We were made to live in a perfect world with perfect safety, so it’s natural to desire peace and security. Actually, it’s natural to desire anything that God can perfectly provide. However, nothing on this earth can provide for us in the way that God can. All creation fell when Eden fell (Rom. 8:18-25, esp v. 22), so everything earthly is tainted by a susceptibility to death and decay. Gathering protections such as wealth and comfort are teasing us into believing that we are safe. As James says, spending years in luxury is like fattening ourselves up for the day of slaughter (Js. 5:5). Instead, our resources are meant to serve the Kingdom and trust the Lord.
Santino’s story is one that sticks. Books have been written and films produced about the Lost Boys of Sudan, of which Santino is one. As far removed as we in the West often are from people on the other side of the globe, Santino’s story could be our story. War and drought and famine could break out here just as easily as it can anywhere else. Even if we are spared such extreme circumstances, the day may come when we are shaken to our core by some other unforeseen circumstance. If that day should come – where will we find our hope? Where will we find our security? As Robert Frost so aptly put it, nothing gold can stay. At least, that is, not here on earth.
“The LORD is my rock, my fortress, and my savior; my God is my rock, in whom I find protection.
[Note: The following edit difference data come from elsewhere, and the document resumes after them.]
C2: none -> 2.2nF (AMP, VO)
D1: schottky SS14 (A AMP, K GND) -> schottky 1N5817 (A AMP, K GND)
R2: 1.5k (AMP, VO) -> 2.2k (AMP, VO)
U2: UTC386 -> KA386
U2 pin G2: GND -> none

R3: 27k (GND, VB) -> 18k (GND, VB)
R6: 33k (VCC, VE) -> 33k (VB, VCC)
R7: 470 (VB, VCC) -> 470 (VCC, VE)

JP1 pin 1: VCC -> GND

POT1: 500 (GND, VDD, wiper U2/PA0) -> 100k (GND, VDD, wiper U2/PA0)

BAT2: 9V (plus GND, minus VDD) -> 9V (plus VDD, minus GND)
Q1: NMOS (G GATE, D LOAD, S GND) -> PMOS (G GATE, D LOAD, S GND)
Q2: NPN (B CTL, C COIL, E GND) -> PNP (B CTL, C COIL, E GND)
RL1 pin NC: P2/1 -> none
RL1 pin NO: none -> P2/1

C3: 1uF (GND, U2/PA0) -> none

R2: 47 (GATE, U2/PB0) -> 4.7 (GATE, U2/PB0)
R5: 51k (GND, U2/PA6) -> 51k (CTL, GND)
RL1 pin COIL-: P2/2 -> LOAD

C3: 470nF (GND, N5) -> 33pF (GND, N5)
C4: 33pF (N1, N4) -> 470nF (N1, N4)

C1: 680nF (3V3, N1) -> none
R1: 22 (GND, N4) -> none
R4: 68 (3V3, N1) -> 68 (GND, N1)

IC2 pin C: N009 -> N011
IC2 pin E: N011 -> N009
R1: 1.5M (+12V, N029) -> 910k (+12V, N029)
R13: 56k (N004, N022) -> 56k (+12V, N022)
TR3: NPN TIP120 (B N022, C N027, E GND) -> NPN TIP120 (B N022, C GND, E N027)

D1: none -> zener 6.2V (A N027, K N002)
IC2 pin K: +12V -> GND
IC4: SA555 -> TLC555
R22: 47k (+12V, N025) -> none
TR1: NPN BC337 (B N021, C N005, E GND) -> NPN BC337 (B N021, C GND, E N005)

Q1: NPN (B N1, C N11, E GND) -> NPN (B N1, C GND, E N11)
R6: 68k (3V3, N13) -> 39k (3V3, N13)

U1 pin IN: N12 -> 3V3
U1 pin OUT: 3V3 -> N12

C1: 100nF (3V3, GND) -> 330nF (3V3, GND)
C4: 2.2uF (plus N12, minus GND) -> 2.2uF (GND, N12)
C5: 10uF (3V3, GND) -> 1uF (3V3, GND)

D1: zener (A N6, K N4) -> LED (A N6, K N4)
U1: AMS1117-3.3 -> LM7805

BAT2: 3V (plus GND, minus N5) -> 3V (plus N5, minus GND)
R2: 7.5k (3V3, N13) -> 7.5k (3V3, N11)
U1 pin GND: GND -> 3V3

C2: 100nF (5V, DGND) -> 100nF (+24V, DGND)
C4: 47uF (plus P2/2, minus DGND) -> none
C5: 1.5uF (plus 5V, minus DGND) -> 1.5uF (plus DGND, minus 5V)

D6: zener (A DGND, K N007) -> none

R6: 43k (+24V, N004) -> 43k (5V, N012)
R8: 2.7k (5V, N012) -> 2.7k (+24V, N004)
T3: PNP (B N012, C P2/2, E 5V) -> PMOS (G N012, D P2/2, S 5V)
He is my shield, the power that saves me, and my place of safety.” Psalm 18:2
What you can do to help
All the need in the world, both locally and globally, can feel overwhelming at times. If you are interested in contributing to the food crisis in the Horn of Africa, read on for suggestions.
They say knowledge is power. Learn more at:
- https://www.fews.net (Famine Early Warning System)
- https://earthobservatory.nasa.gov/IOTD/view.php?id=89735 (NASA Earth Observatory)
When I asked Santino how people in the United States might help, he suggested giving through an organization or a church. Santino relates that while food is needed in many areas, relief organizations generally stop in city centers and do not always get supplies to rural or violent areas where people often need the items the most. However, some organizations provide supplies to refugee camps or do air drops. Click here to see a list of organizations providing relief.
In addition to food and water, Santino also suggested a couple other ways to help:
- Give money for an organization or church to send tools. In those areas where farming is still possible, Santino states that one tractor can help an entire village harvest food for themselves.
- Support the Gospel. Santino recognizes the healing power of forgiveness and the message of unity through Christ. Do you know a missionary serving in the horn of Africa? Or do you know of any organizations that currently have missionaries there? Consider supporting their message through financial gifts or prayer.
- One way to support the Gospel message is by aiding in the translation of Scripture. The Seed Company is a reputable Bible translation organization. Click here to read about their efforts in South Sudan.
Another way to help is to support the refugees in your area. Do you know of anyone who arrived in the United States from a conflict torn area? In Africa specifically, the culture is collectivist, and the individualistic mindset of the West can feel lonely. For example, Santino has been encouraged by people inviting him into their homes. He has also received letters from a church he used to attend in another state.
Always, the best place to start is through prayer. What is the Holy Spirit prompting you to do with the resources you’ve been given? Ask Him, and see what He says. His answer might surprise you.